A number of specialist buy-to-let lenders aren’t offering investors product transfer options, making it harder for landlords to remortgage who end a fixed period.

If a lender offers a product transfer you don’t need to go through lenders’ full stress tests, which are typically more restrictive now mortgage rates have gone up.

Matthew Rowne

You can only borrow up to a certain interest coverage ratio (ICR) as a new applicant, while a lenders’ rental stress rate is typically 2% above interest rates.

Matthew Rowne, co-founder of The Buy to Let Broker, raised the issue in broker magazine Mortgage Solutions.

He wrote: “Without considerable innovation or full lender adoption of product transfers, the consequences for landlords, and for the wider private rented sector (PRS), are huge.

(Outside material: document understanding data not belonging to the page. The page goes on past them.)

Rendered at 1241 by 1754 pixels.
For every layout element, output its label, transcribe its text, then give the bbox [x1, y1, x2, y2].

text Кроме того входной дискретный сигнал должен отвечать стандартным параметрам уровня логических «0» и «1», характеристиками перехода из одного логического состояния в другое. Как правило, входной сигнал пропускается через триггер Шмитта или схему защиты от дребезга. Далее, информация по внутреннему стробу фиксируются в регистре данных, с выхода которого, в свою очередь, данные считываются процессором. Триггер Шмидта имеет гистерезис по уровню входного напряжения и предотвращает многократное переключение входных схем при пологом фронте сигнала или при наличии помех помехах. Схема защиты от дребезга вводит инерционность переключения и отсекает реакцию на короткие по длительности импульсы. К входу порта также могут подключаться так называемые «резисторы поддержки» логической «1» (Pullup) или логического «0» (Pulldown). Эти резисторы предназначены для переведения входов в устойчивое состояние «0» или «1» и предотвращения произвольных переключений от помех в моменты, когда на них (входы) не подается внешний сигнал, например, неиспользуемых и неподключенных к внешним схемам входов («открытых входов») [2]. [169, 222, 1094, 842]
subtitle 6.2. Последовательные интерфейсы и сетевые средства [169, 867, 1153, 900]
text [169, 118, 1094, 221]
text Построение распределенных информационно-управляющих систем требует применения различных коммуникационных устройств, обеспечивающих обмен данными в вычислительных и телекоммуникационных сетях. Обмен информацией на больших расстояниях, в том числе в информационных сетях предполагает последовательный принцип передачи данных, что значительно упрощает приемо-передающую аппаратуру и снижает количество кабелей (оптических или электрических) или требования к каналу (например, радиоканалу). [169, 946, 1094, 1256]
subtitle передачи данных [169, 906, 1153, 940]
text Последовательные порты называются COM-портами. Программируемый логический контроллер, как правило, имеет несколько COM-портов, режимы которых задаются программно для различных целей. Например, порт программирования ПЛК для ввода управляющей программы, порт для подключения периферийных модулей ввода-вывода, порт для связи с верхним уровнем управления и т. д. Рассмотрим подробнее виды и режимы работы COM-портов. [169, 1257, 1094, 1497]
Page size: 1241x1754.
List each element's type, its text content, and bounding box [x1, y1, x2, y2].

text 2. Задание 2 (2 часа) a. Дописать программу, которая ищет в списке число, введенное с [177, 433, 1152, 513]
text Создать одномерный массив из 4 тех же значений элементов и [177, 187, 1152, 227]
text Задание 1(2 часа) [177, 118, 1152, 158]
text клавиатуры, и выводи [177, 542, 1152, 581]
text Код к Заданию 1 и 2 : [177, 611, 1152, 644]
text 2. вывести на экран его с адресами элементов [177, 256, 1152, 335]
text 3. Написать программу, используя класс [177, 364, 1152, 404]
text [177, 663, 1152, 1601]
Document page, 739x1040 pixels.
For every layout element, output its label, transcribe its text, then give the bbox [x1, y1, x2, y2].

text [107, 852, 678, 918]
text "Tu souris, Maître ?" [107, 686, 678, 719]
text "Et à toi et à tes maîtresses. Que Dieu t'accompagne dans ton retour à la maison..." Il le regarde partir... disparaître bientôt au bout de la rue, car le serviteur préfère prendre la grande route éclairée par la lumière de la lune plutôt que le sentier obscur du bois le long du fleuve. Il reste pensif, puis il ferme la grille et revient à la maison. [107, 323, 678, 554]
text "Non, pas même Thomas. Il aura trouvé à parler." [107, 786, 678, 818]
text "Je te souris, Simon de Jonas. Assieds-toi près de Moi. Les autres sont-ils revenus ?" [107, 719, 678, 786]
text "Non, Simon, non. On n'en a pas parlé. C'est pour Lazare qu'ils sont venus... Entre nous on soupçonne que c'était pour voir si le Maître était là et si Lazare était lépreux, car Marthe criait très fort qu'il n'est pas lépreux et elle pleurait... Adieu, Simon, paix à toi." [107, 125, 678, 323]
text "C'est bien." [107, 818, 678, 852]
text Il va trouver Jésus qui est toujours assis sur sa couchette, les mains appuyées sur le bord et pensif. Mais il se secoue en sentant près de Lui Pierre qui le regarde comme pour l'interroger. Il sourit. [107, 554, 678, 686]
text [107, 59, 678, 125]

“On a basic level, this could mean landlords fortunate enough to fit ICR/stress rates face higher remortgage rates; while those that don’t are forced to either reduce the debt by paying down additional capital (an option available to only a smaller tranche of landlords), or sit on high standard variable rates, or face not being able to secure a deal (exiting the market entirely is just not a practical option for landlords, or for an over-subscribed PRS already creaking at the seams).”

Specialist buy-to-let mortgages can be attractive to portfolio landlords, who prefer to operate as a business to make tax savings.

Newer lenders can be lacking in terms of product transfers, as they have a smaller pool of loans that are coming up for remortgage.

Rowne added: “I remain incredibly optimistic that solutions will continue to emerge in the short term as the industry adapts to the changing economic landscape.

“Specialist lenders have continued to pioneer innovation within our industry over the past seven years, enabling landlords and brokerages to circumnavigate the choppy waters of the myriad of governmental/tax/regulatory changes and the pandemic.”